- _Text segment_
·····

The grand coalition’s belief that a power like Russia aiming to revise the European order could be transformed through trade was naïve. At least as naïve is the idea that the current alliance of 141 states in the UN General Assembly against Russia’s aggression will remain stable in the long term. Climate crisis, Corona and war threaten to erode the alliance.

Europe must learn: The world is facing a redistribution of power and spheres of influence. Globally, multilateral rules count less and less. Instead, Europe is faced with the question of whether it wants to be an independent pole in a multipolar world or whether it has to submit to another pole. Europe’s answers to the challenges of the climate crisis, corona and war will decide this question.

It is morally imperative and in our interest to bring the war in Ukraine to an end quickly. Such an end will only be permanent if it is not a question of a ceasefire dictated by Moscow. In return, Europe is delivering weapons to Kyiv and weakening Russia through sanctions.

·····

- _Work task A_
List the challenges that the commentary on Europe's position says Europe's answers will decide its place in the world.
- _Work task B_
Please say whether each statement agrees with the commentary on Europe's position, answering yes or no and quoting the deciding words: (i) 141 states in the UN General Assembly stand against Russia's aggression. (ii) Multilateral rules are gaining importance globally. (iii) A ceasefire dictated by Moscow could bring a lasting end to the war.
The rows that come next are separate material, apart from the commentary on Europe's position.

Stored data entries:
·····

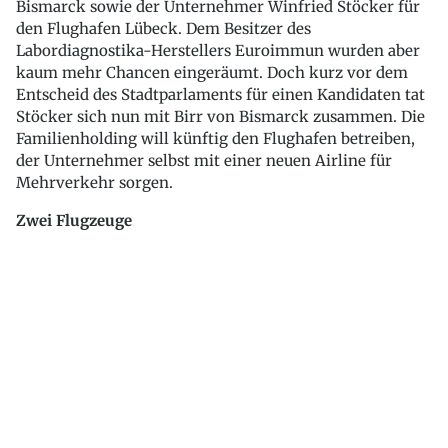
Bismarck sowie der Unternehmer Winfried Stöcker für
den Flughafen Lübeck. Dem Besitzer des
Labordiagnostika-Herstellers Euroimmun wurden aber
kaum mehr Chancen eingeräumt. Doch kurz vor dem
Entscheid des Stadtparlaments für einen Kandidaten tat
Stöcker sich nun mit Birr von Bismarck zusammen. Die
Familienholding will künftig den Flughafen betreiben,
der Unternehmer selbst mit einer neuen Airline für
Mehrverkehr sorgen.
Zwei Flugzeuge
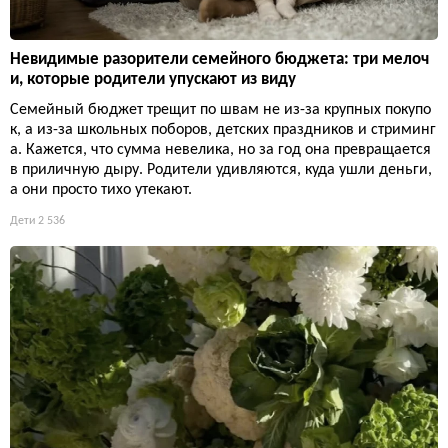
Невидимые разорители семейного бюджета: три мелоч
и, которые родители упускают из виду
Семейный бюджет трещит по швам не из-за крупных покупо
к, а из-за школьных поборов, детских праздников и стриминг
а. Кажется, что сумма невелика, но за год она превращается
в приличную дыру. Родители удивляются, куда ушли деньги,
а они просто тихо утекают.
Дети
2 536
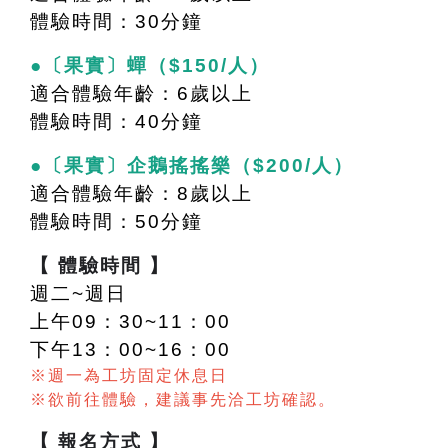
體驗時間：30分鐘
●〔果實〕蟬（$150/人）
適合體驗年齡：6歲以上
體驗時間：40分鐘
●〔果實〕企鵝搖搖樂（$200/人）
適合體驗年齡：8歲以上
體驗時間：50分鐘
【 體驗時間 】
週二~週日
上午09：30~11：00
下午13：00~16：00
※週一為工坊固定休息日
※欲前往體驗，建議事先洽工坊確認。
【 報名方式 】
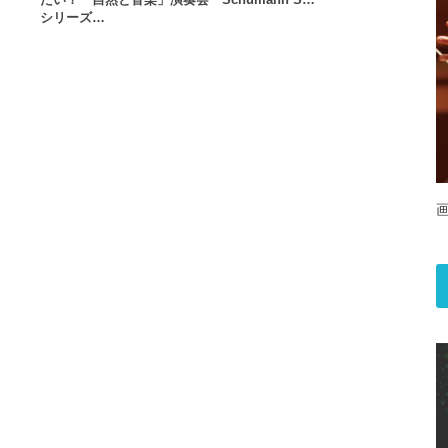
シリーズ…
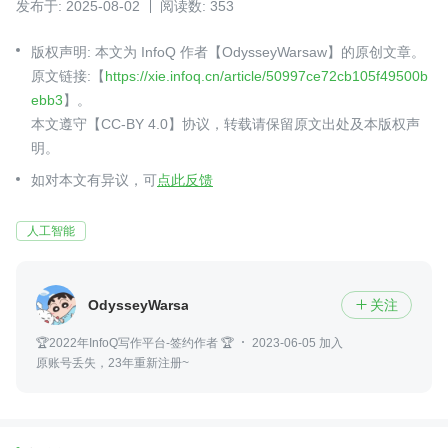
发布于: 2025-08-02
阅读数: 353
版权声明: 本文为 InfoQ 作者【OdysseyWarsaw】的原创文章。
原文链接:【
https://xie.infoq.cn/article/50997ce72cb105f49500b
ebb3
】。
本文遵守【CC-BY 4.0】协议，转载请保留原文出处及本版权声
明。
如对本文有异议，可
点此反馈
人工智能
OdysseyWarsaw
关注

🏆2022年InfoQ写作平台-签约作者 🏆
2023-06-05 加入
原账号丢失，23年重新注册~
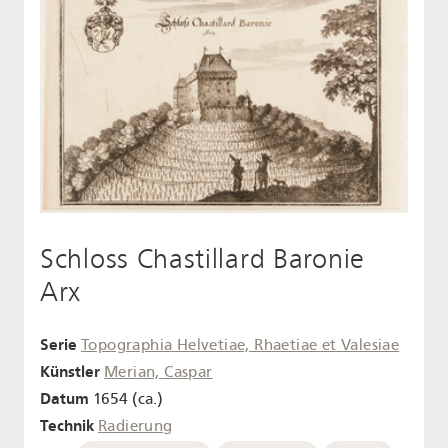
Schloss Chastillard Baronie
Arx
Serie
Topographia Helvetiae, Rhaetiae et Valesiae
Künstler
Merian, Caspar
Datum
1654 (ca.)
Technik
Radierung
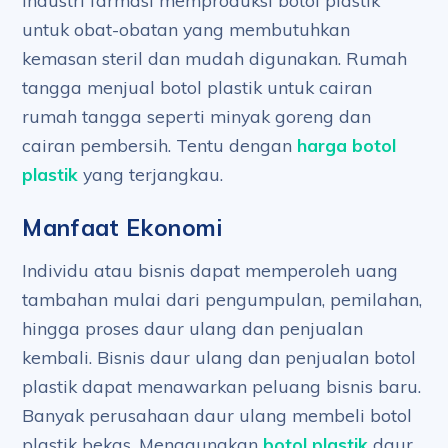
Industri farmasi memproduksi botol plastik
untuk obat-obatan yang membutuhkan
kemasan steril dan mudah digunakan. Rumah
tangga menjual botol plastik untuk cairan
rumah tangga seperti minyak goreng dan
cairan pembersih. Tentu dengan
harga botol
plastik
yang terjangkau.
Manfaat Ekonomi
Individu atau bisnis dapat memperoleh uang
tambahan mulai dari pengumpulan, pemilahan,
hingga proses daur ulang dan penjualan
kembali. Bisnis daur ulang dan penjualan botol
plastik dapat menawarkan peluang bisnis baru.
Banyak perusahaan daur ulang membeli botol
plastik bekas. Menggunakan
botol plastik
daur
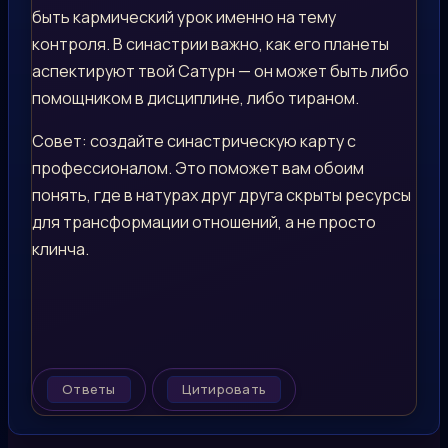
быть кармический урок именно на тему
контроля. В синастрии важно, как его планеты
аспектируют твой Сатурн — он может быть либо
помощником в дисциплине, либо тираном.
Совет: создайте синастрическую карту с
профессионалом. Это поможет вам обоим
понять, где в натурах друг друга скрыты ресурсы
для трансформации отношений, а не просто
клинча.
Ответы
Цитировать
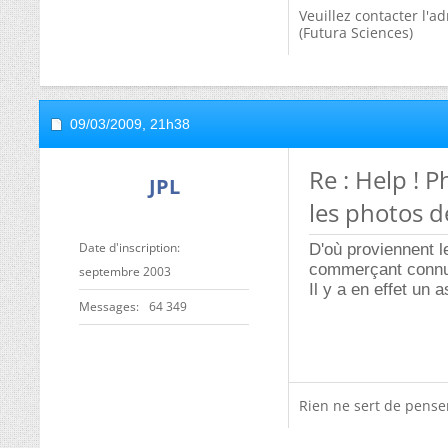
Veuillez contacter l'a
(Futura Sciences)
09/03/2009,
21h38
Re : Help !
JPL
les photos d
Date d'inscription
D'où proviennent l
commerçant connu 
septembre 2003
Il y a en effet un 
Messages
64 349
Rien ne sert de penser,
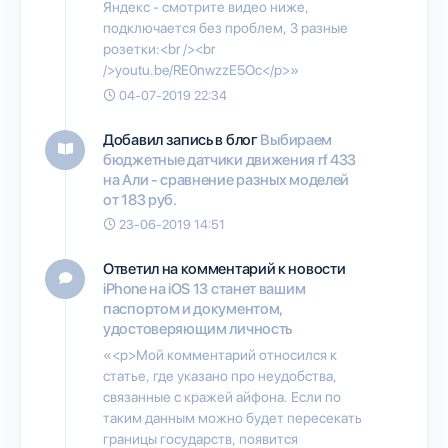
Яндекс - смотрите видео ниже,
подключается без проблем, 3 разные
розетки:<br /><br
/>youtu.be/RE0nwzzE5Oc</p>»
04-07-2019 22:34
Добавил запись в блог
Выбираем
бюджетные датчики движения rf 433
на Али - сравнение разных моделей
от 183 руб.
23-06-2019 14:51
Ответил на комментарий к новости
iPhone на iOS 13 станет вашим
паспортом и документом,
удостоверяющим личность
«<p>Мой комментарий относился к
статье, где указано про неудобства,
связанные с кражей айфона. Если по
таким данным можно будет пересекать
границы государств, появится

·····

- _Output A_
The climate crisis, corona, and war.

- _Output B_
(i) Yes: "the current alliance of 141 states in the UN General Assembly against Russia’s aggression"
(ii) No: "Globally, multilateral rules count less and less."
(iii) No: "Such an end will only be permanent if it is not a question of a ceasefire dictated by Moscow."